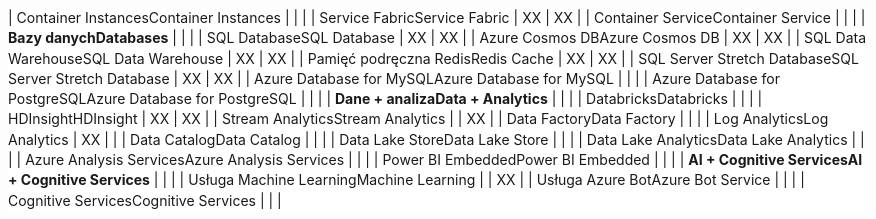 |  <span data-ttu-id="4c3e1-215">Container Instances</span><span class="sxs-lookup"><span data-stu-id="4c3e1-215">Container Instances</span></span>  |    |    |
|  <span data-ttu-id="4c3e1-216">Service Fabric</span><span class="sxs-lookup"><span data-stu-id="4c3e1-216">Service Fabric</span></span>  |  <span data-ttu-id="4c3e1-217">X</span><span class="sxs-lookup"><span data-stu-id="4c3e1-217">X</span></span>  |  <span data-ttu-id="4c3e1-218">X</span><span class="sxs-lookup"><span data-stu-id="4c3e1-218">X</span></span>  |
|  <span data-ttu-id="4c3e1-219">Container Service</span><span class="sxs-lookup"><span data-stu-id="4c3e1-219">Container Service</span></span>  |    |    |
|  <span data-ttu-id="4c3e1-220">**Bazy danych**</span><span class="sxs-lookup"><span data-stu-id="4c3e1-220">**Databases**</span></span>  |    |    |
|  <span data-ttu-id="4c3e1-221">SQL Database</span><span class="sxs-lookup"><span data-stu-id="4c3e1-221">SQL Database</span></span>  |  <span data-ttu-id="4c3e1-222">X</span><span class="sxs-lookup"><span data-stu-id="4c3e1-222">X</span></span>  |  <span data-ttu-id="4c3e1-223">X</span><span class="sxs-lookup"><span data-stu-id="4c3e1-223">X</span></span>  |
|  <span data-ttu-id="4c3e1-224">Azure Cosmos DB</span><span class="sxs-lookup"><span data-stu-id="4c3e1-224">Azure Cosmos DB</span></span>  |  <span data-ttu-id="4c3e1-225">X</span><span class="sxs-lookup"><span data-stu-id="4c3e1-225">X</span></span>  |  <span data-ttu-id="4c3e1-226">X</span><span class="sxs-lookup"><span data-stu-id="4c3e1-226">X</span></span>  |
|  <span data-ttu-id="4c3e1-227">SQL Data Warehouse</span><span class="sxs-lookup"><span data-stu-id="4c3e1-227">SQL Data Warehouse</span></span>  |  <span data-ttu-id="4c3e1-228">X</span><span class="sxs-lookup"><span data-stu-id="4c3e1-228">X</span></span>  |  <span data-ttu-id="4c3e1-229">X</span><span class="sxs-lookup"><span data-stu-id="4c3e1-229">X</span></span>  |
|  <span data-ttu-id="4c3e1-230">Pamięć podręczna Redis</span><span class="sxs-lookup"><span data-stu-id="4c3e1-230">Redis Cache</span></span>  |  <span data-ttu-id="4c3e1-231">X</span><span class="sxs-lookup"><span data-stu-id="4c3e1-231">X</span></span>  |  <span data-ttu-id="4c3e1-232">X</span><span class="sxs-lookup"><span data-stu-id="4c3e1-232">X</span></span>  |
|  <span data-ttu-id="4c3e1-233">SQL Server Stretch Database</span><span class="sxs-lookup"><span data-stu-id="4c3e1-233">SQL Server Stretch Database</span></span>  |  <span data-ttu-id="4c3e1-234">X</span><span class="sxs-lookup"><span data-stu-id="4c3e1-234">X</span></span>  |  <span data-ttu-id="4c3e1-235">X</span><span class="sxs-lookup"><span data-stu-id="4c3e1-235">X</span></span>  |
|  <span data-ttu-id="4c3e1-236">Azure Database for MySQL</span><span class="sxs-lookup"><span data-stu-id="4c3e1-236">Azure Database for MySQL</span></span>  |    |    |
|  <span data-ttu-id="4c3e1-237">Azure Database for PostgreSQL</span><span class="sxs-lookup"><span data-stu-id="4c3e1-237">Azure Database for PostgreSQL</span></span>  |    |    |
|  <span data-ttu-id="4c3e1-238">**Dane + analiza**</span><span class="sxs-lookup"><span data-stu-id="4c3e1-238">**Data + Analytics**</span></span>  |    |    |
|  <span data-ttu-id="4c3e1-239">Databricks</span><span class="sxs-lookup"><span data-stu-id="4c3e1-239">Databricks</span></span>  |    |    |
|  <span data-ttu-id="4c3e1-240">HDInsight</span><span class="sxs-lookup"><span data-stu-id="4c3e1-240">HDInsight</span></span>  |  <span data-ttu-id="4c3e1-241">X</span><span class="sxs-lookup"><span data-stu-id="4c3e1-241">X</span></span>  |  <span data-ttu-id="4c3e1-242">X</span><span class="sxs-lookup"><span data-stu-id="4c3e1-242">X</span></span>  |
|  <span data-ttu-id="4c3e1-243">Stream Analytics</span><span class="sxs-lookup"><span data-stu-id="4c3e1-243">Stream Analytics</span></span>  |    |  <span data-ttu-id="4c3e1-244">X</span><span class="sxs-lookup"><span data-stu-id="4c3e1-244">X</span></span>  |
|  <span data-ttu-id="4c3e1-245">Data Factory</span><span class="sxs-lookup"><span data-stu-id="4c3e1-245">Data Factory</span></span>  |    |    |
|  <span data-ttu-id="4c3e1-246">Log Analytics</span><span class="sxs-lookup"><span data-stu-id="4c3e1-246">Log Analytics</span></span>  |  <span data-ttu-id="4c3e1-247">X</span><span class="sxs-lookup"><span data-stu-id="4c3e1-247">X</span></span>  |    |
|  <span data-ttu-id="4c3e1-248">Data Catalog</span><span class="sxs-lookup"><span data-stu-id="4c3e1-248">Data Catalog</span></span>  |    |    |
|  <span data-ttu-id="4c3e1-249">Data Lake Store</span><span class="sxs-lookup"><span data-stu-id="4c3e1-249">Data Lake Store</span></span>  |    |    |
|  <span data-ttu-id="4c3e1-250">Data Lake Analytics</span><span class="sxs-lookup"><span data-stu-id="4c3e1-250">Data Lake Analytics</span></span>  |    |    |
|  <span data-ttu-id="4c3e1-251">Azure Analysis Services</span><span class="sxs-lookup"><span data-stu-id="4c3e1-251">Azure Analysis Services</span></span>  |    |    |
|  <span data-ttu-id="4c3e1-252">Power BI Embedded</span><span class="sxs-lookup"><span data-stu-id="4c3e1-252">Power BI Embedded</span></span>  |    |    |
|  <span data-ttu-id="4c3e1-253">**AI + Cognitive Services**</span><span class="sxs-lookup"><span data-stu-id="4c3e1-253">**AI + Cognitive Services**</span></span>  |    |    |
|  <span data-ttu-id="4c3e1-254">Usługa Machine Learning</span><span class="sxs-lookup"><span data-stu-id="4c3e1-254">Machine Learning</span></span>  |    |  <span data-ttu-id="4c3e1-255">X</span><span class="sxs-lookup"><span data-stu-id="4c3e1-255">X</span></span>  |
|  <span data-ttu-id="4c3e1-256">Usługa Azure Bot</span><span class="sxs-lookup"><span data-stu-id="4c3e1-256">Azure Bot Service</span></span>  |    |    |
|  <span data-ttu-id="4c3e1-257">Cognitive Services</span><span class="sxs-lookup"><span data-stu-id="4c3e1-257">Cognitive Services</span></span>  |    |    |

WHAT YOU NEED TO DO: Pick out every line above that contains the word "Lake" and copy each one in full.

ANSWER FOR THIS EXERCISE:
|  <span data-ttu-id="4c3e1-249">Data Lake Store</span><span class="sxs-lookup"><span data-stu-id="4c3e1-249">Data Lake Store</span></span>  |    |    |
|  <span data-ttu-id="4c3e1-250">Data Lake Analytics</span><span class="sxs-lookup"><span data-stu-id="4c3e1-250">Data Lake Analytics</span></span>  |    |    |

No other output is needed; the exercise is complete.